Shippers planning for a possible East and Gulf Coast port shutdown next month must choose from a menu of unpalatable choices.
They can shift cargo to other coasts, at a price. They can move cargo early, as some have done, also at a price. Or they can watch and wait and hope a work stoppage is avoided or is short-lived.
Which choice a shipper makes depends on the cargo commodity, its origin and destination, and its value and degree of time sensitivity.
In some cases, the window of opportunity for contingency plans already has closed. If cargo from Asia on all-water services from Asia isn’t in transit by now, it won’t arrive on the East or Gulf coasts until after the International Longshoremen’s Association contract expires on Sept. 30.
Space on trans-Pacific services to the West Coast is in high demand. With the peak season for holiday imports in full swing, eastbound space was tight even before shippers started seeking strike alternatives. Shippers lacking relationships with carriers could be out of luck. Some shipments are being rolled to subsequent voyages.
Several carriers have announced trans-Pacific “congestion surcharges” that will take effect if East and Gulf Coast ports are hit by a strike or lockout. Carriers must file the surcharges 30 days before they take effect.
Dave Akers, managing director of the Toy Shippers Association, began encouraging his members months ago to reroute critical shipments to avoid possible disruptions. “We’ve told them, this is a very real situation,” he said.
Pat Moffett, vice president of Voxx International, said some of his company’s electronics shipments that normally would move through the East Coast are being sent through Seattle and Tacoma. He said intermodal capacity from those ports is usually ample.
BNSF Railway said it has seen no significant diversions from the ILA negotiations, but that it and its West Coast ports “have ample capacity to handle additional business during the upcoming peak season.”
Most Los Angeles-Long Beach marine terminals have “plenty of not only physical but also operational capacity,” said Bruce Wargo, president and CEO of PierPass, which uses fees from daytime terminal gate moves to subsidize the cost of off-peak hours at gates.
He said most of the ports’ terminals are still on their summer schedule of keeping gates open only four nights a week and could quickly add a fifth one if necessary. “We can basically do it overnight,” Wargo said.
Fred Johrning, president of Golden State Express, said truckers would welcome an increase in extended-hour gates. He said turnaround times at many port terminals are unacceptably long because operators try to minimize labor costs. “There is no terminal infrastructure issue if they properly staff the terminals,” he said.

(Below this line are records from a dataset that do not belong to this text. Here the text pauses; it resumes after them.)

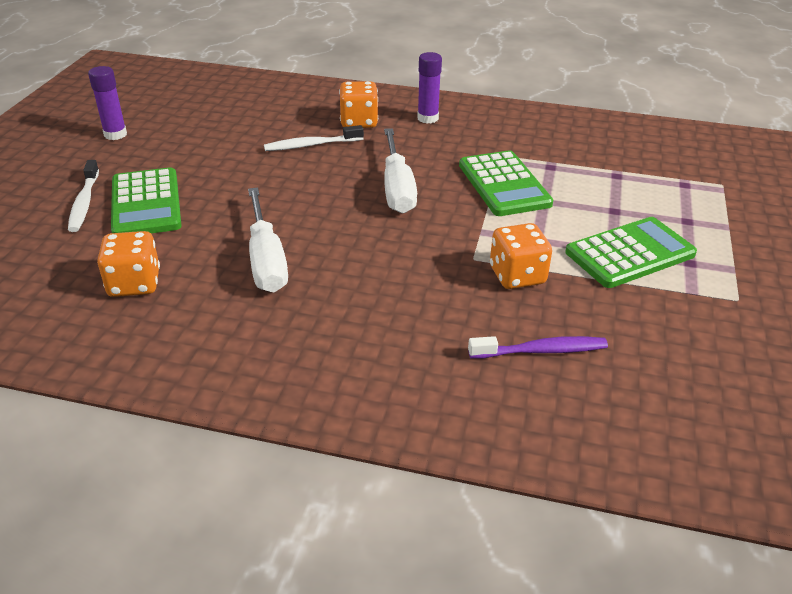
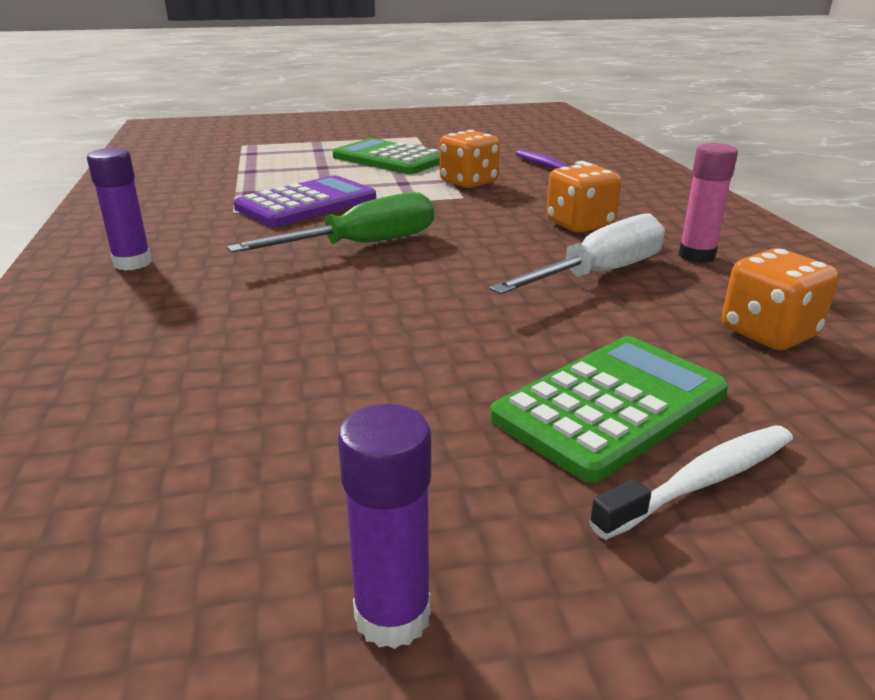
camera: 115 degrees left, 10 degrees down
white toothbrush [264,125,364,151] -> none
orange dice [339,81,378,128] -> orange dice moved to [547,163,621,232]
white screwdriver [384,128,417,213] -> green screwdriver [227,192,434,253]
green calculator [459,150,553,216] -> purple calculator [234,175,376,227]
none -> pink glue stick [679,143,738,263]

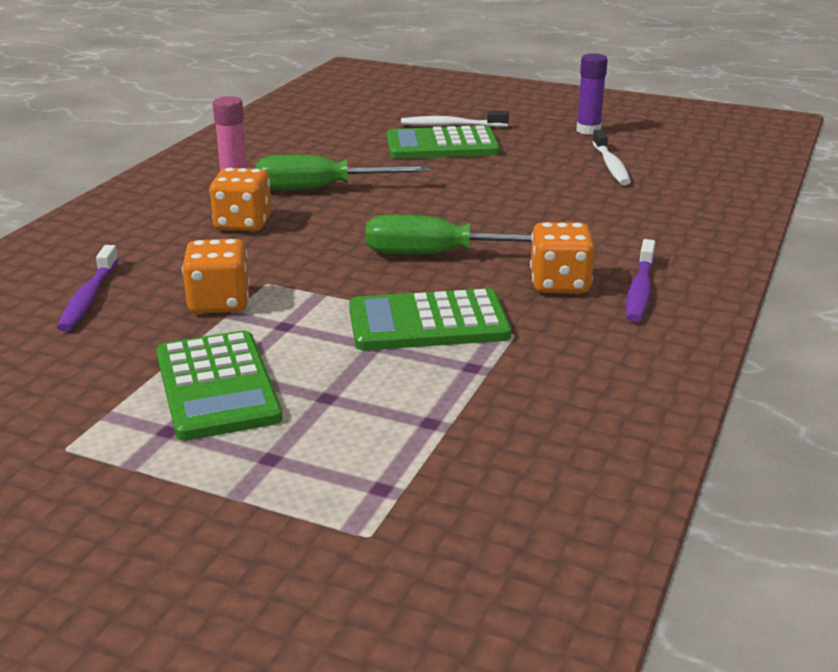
camera: 145 degrees left, 0 degrees up
purple glue stick [87,148,152,270] -> purple toothbrush [626,239,655,322]
purple calculator [234,175,376,227] -> green calculator [349,288,511,350]
white screwdriver [489,214,665,295] -> green screwdriver [256,155,430,190]
orange dice [722,248,839,350] -> orange dice moved to [530,222,595,293]
none -> white toothbrush [593,130,631,185]

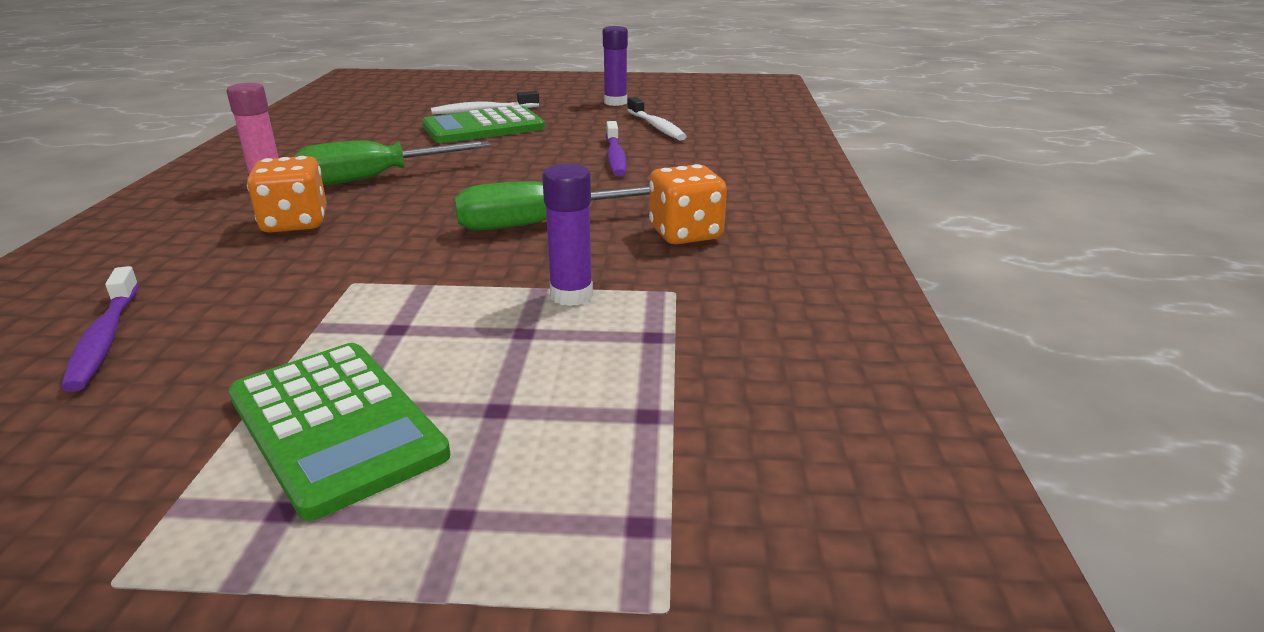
camera: 20 degrees left, 0 degrees up
orange dice [182,239,250,314] -> none
green calculator [349,288,511,350] -> purple glue stick [542,164,593,306]
purple toothbrush [626,239,655,322] -> purple toothbrush moved to [606,121,627,176]

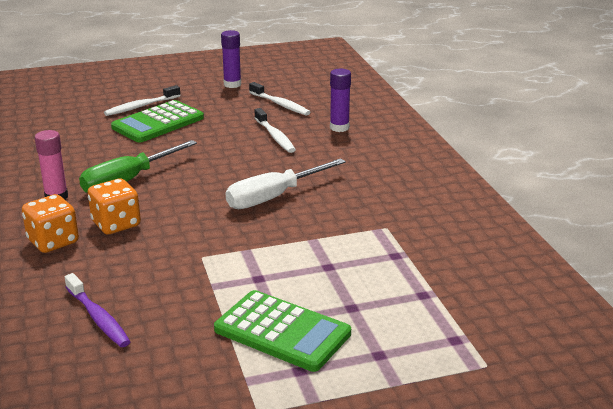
camera: 20 degrees left, 0 degrees up
green screwdriver [454,181,650,231] -> white screwdriver [226,158,346,209]
purple glue stick [542,164,593,306] -> purple glue stick moved to [330,69,351,132]
purple toothbrush [606,121,627,176] -> white toothbrush [254,108,296,153]
orange dice [649,164,727,244] -> orange dice moved to [22,194,79,253]

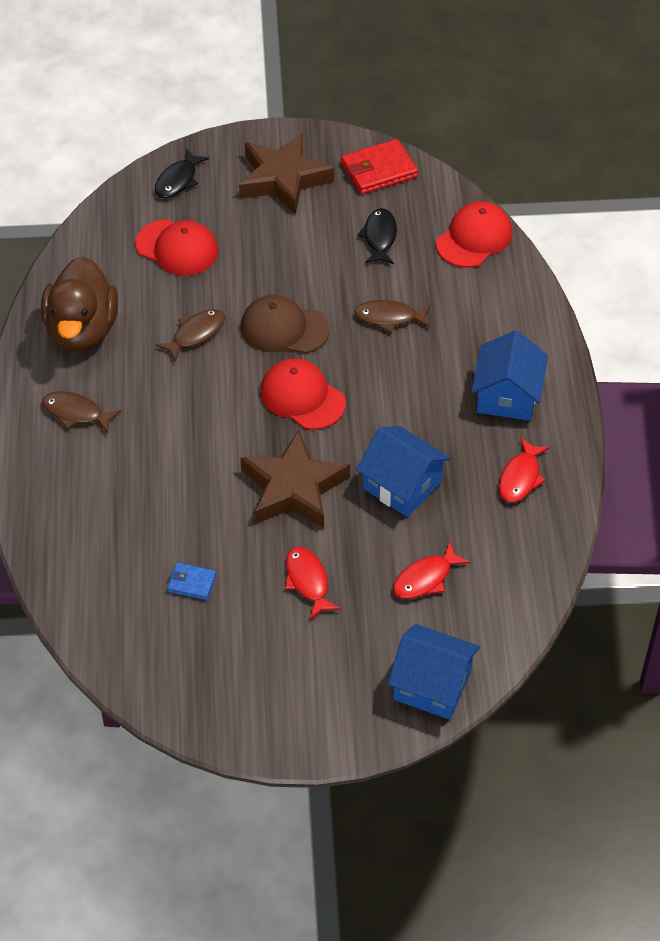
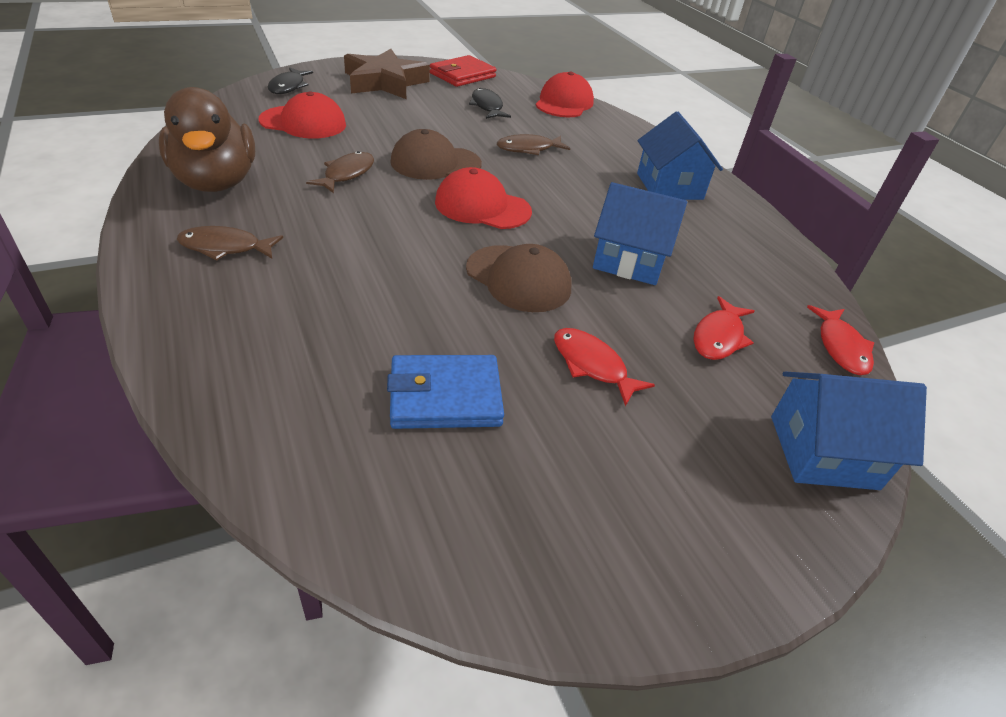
camera: 25 degrees left, 10 degrees down
blue wallet [167,562,216,600] -> blue wallet [387,355,504,429], size x1.80
brown star [240,430,350,528] -> brown cap [466,244,571,312]
red fish [499,438,550,503] -> red fish moved to [807,305,874,375]

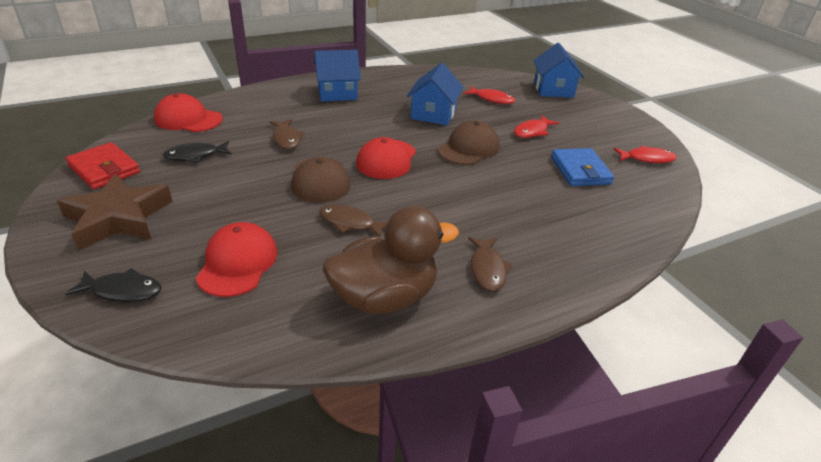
camera: 90 degrees left, 5 degrees down
red fish [807,305,874,375] -> red fish moved to [614,146,677,163]

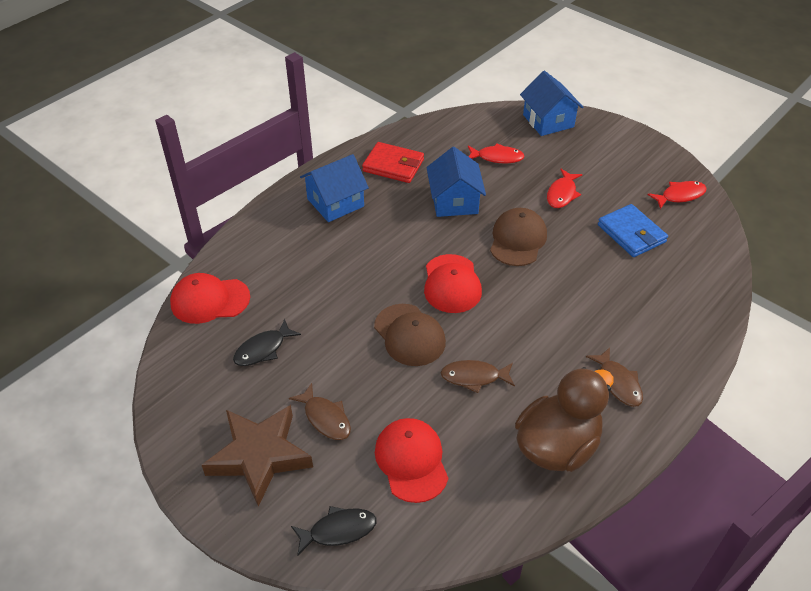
camera: 20 degrees left, 10 degrees up
red wallet [66,142,140,189] -> red wallet moved to [362,142,424,183]
brown fish [270,119,305,149] -> brown fish moved to [289,383,351,440]

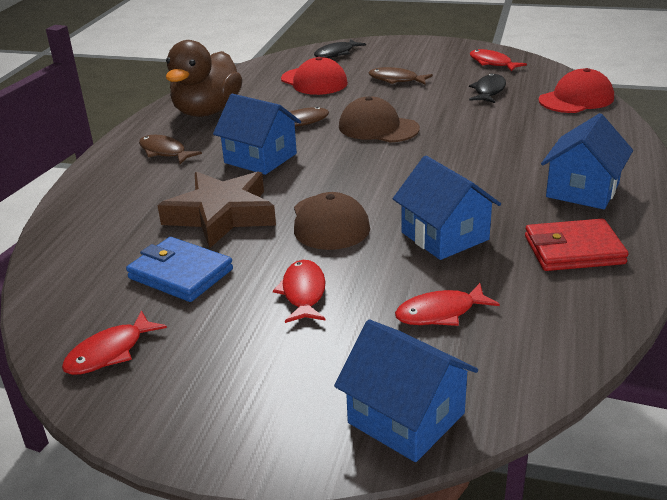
camera: 155 degrees right, 15 degrees down
brown star [202,405,313,507] -> brown star moved to [157,172,276,248]
red cap [424,254,482,313] -> none
none -> blue house [213,94,301,175]
none -> red fish [470,49,527,72]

Although capacity is ample now, that could change if there’s an extended work stoppage. After West Coast ports were closed by an 11-day dockworker lockout in 2002, it took weeks to clear the backlog of out-of-position equipment.
Bob Weiss, independent administrator of the Food Shippers Association of North America, said he’s concerned widespread diversions from the East and Gulf coasts could cause a shortage of refrigerated containers in North America. He said carriers could be tempted to bump empty reefer boxes from eastbound vessels so they can carry more high-revenue consumer merchandise in dry containers.
Geoffrey Giovanetti, managing director of the Wine and Spirits Shippers Association, said switching wine shipments from the East Coast to the West Coast for shipments from Australia, New Zealand or Chile is relatively easy. It will cost more to ship by mini-landbridge to the big New York market, but shippers will pay the price if necessary to get their goods on retail shelves in time for the holidays, he said.
The big problem could be for shipments of wine, beer and spirits from Europe, which account for about half of his members’ volumes. Montreal and Halifax are good options, but those ports are “chock-a-block,” Giovanetti said.
Shipping early was an option, but it’s too late for that, and holding inventory longer adds to carrying costs. Giovanetti said some of his members are gambling that a work stoppage will be avoided or will end quickly.
Some shippers, particularly those with commodities that can’t absorb higher costs, have little choice but to watch and wait. Tony DeSantis, executive director or U.S. Shippers Association, whose members include chemical shippers, said most of his members have opted not to divert cargo to other coasts. “We’re keeping our fingers crossed,” he said. “Changing coasts is very difficult when you already have your logistics partners set up. You’re looking at some major costs.”